Malacca Strait Jazz, sebuah gempita jazz dari Sumatera. Di kawasan lalu lintas tersibuk di Asia ini, gemuruh even ini mengambil nama Selat Melaka sebagai imbang-dacing dengan geliat festival yang bertengger di tepian Selat Melaka seperti Penang Jazz Festival dan Singapore Jazz Festival. Malacca Stratit Jazz merupakan even tahunan dan telah menjadi “mata hati” dan “akal budi” musik Sumatera. Pekanbaru, dengan cerdas menangkap dan menjawab garis bujur yang disediakan oleh Penang di utara dan Singapore di garis selatan. Dan Pekanbaru menarik garis itu menjadi garis sebelah barat. Dengan demikian, terbuhul tiga episentrum jazz di kawasan Selat Melaka, sekaligus menjadi segitiga pertumbuh jazz di alam Melayu.
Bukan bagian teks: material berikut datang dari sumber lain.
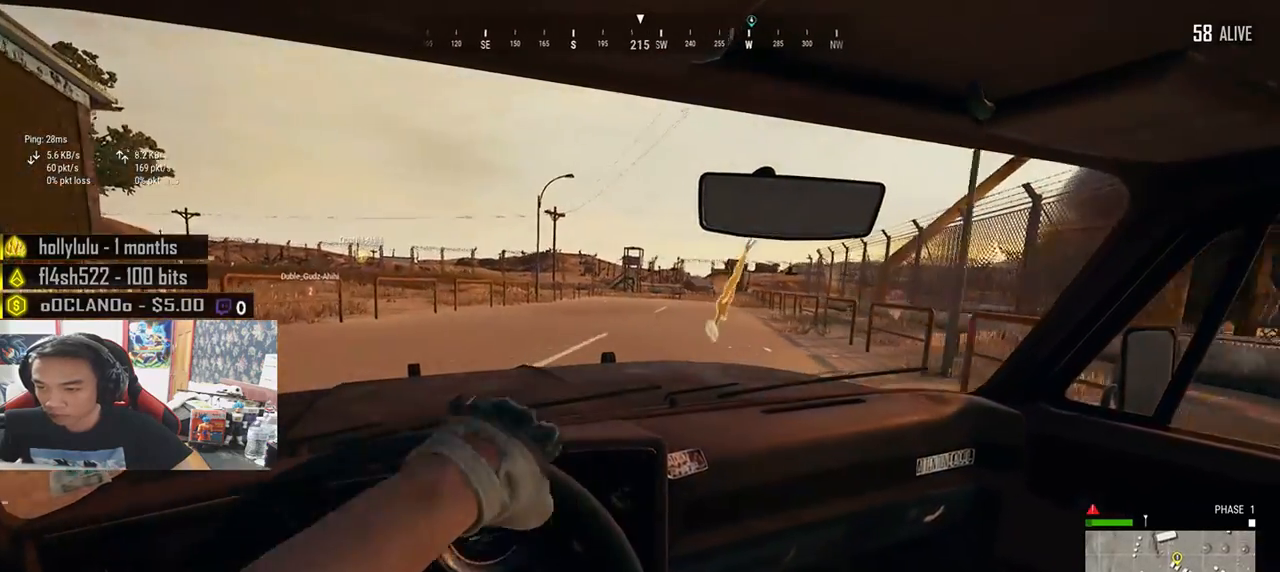
{"keys": ["d", "w"], "mouse": [], "events": [[200, "d", "down"]]}
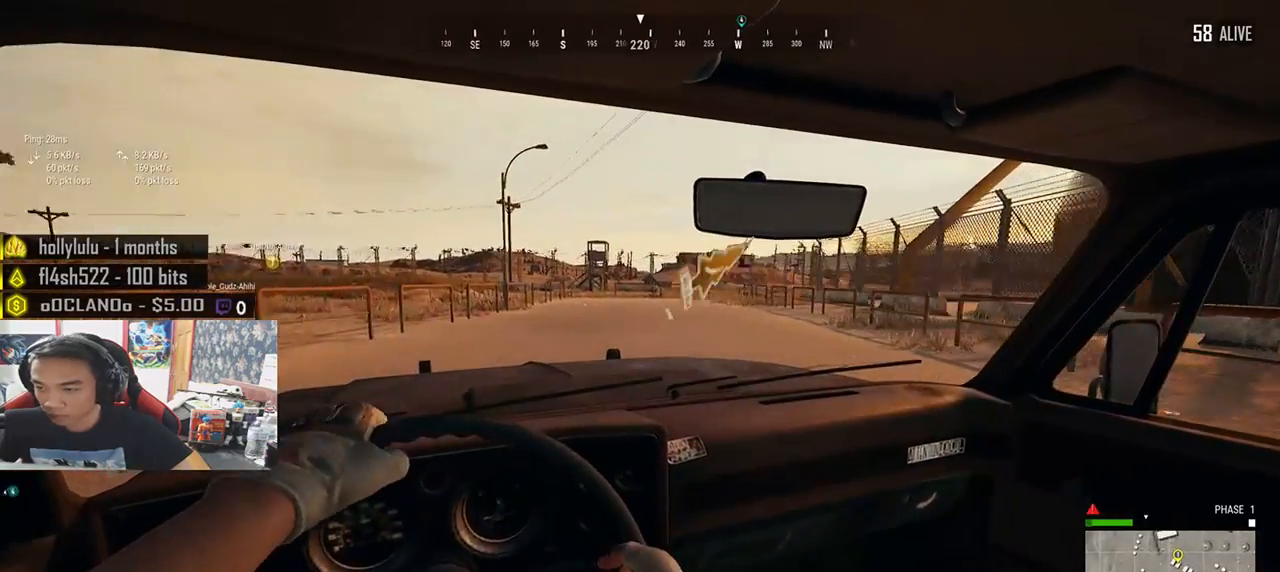
{"keys": ["w"], "mouse": [], "events": [[50, "d", "up"], [233, "d", "down"], [383, "d", "up"]]}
Malacca Strait Jazz, tahun lalu mengusung tagline “Golden Riau”. Ihwal ini merupakan pembuka lawang gemuruh ulang tahun emas Provinsi Riau yang dimulai sejak bulan Mei hingga Desember 2007. Festival Jazz tahun ini [2008], akan mengusung tagline ‘Green Festival’. Isu besar ini menjadi julang-julangan dalam festival tahun ini sejalan dengan semangat untuk ‘menghijaukan’ kembali hati manusia Indonesia. Makna ‘green’ [hijau] bisa berpembawaan alegoris dan metaforik. Di dalam kata ‘green’ tersemat keinginan merawat, memelihara, semangat feminin, menyejukkan, menghidang, menyediakan, kemayu, semangat bodhista, semangat sasmita, sebuah perenungan dan sekaligus gerakan peradaban yang hanif.
Secara topografis, selat Melaka [Malacca Strait] telah diinayahkan sebagai superhighway [lebuhraya] lalu-lintas peradaban dunia. Kebudayaan Melayu yang lembut, melankolik itu harus membuka diri dan senantiasa lentur [permiable] atas segala rempuhan dan terpaan peradaban dunia. Dalam ihwal rempuhan dan terpaan ini, kebudayaan Melayu harus menggeliatkan diri dalam gelegak yang ‘cerdas’. Tidak bisa bertindak ‘defensif’ semata, akan tetapi juga harus mampu menggulungkan segala terpaan dan rempuhan itu secara produktif, sehingga memberi sesuatu yang bermakna bagi tumbuh dan agungnya kebudayaan Melayu.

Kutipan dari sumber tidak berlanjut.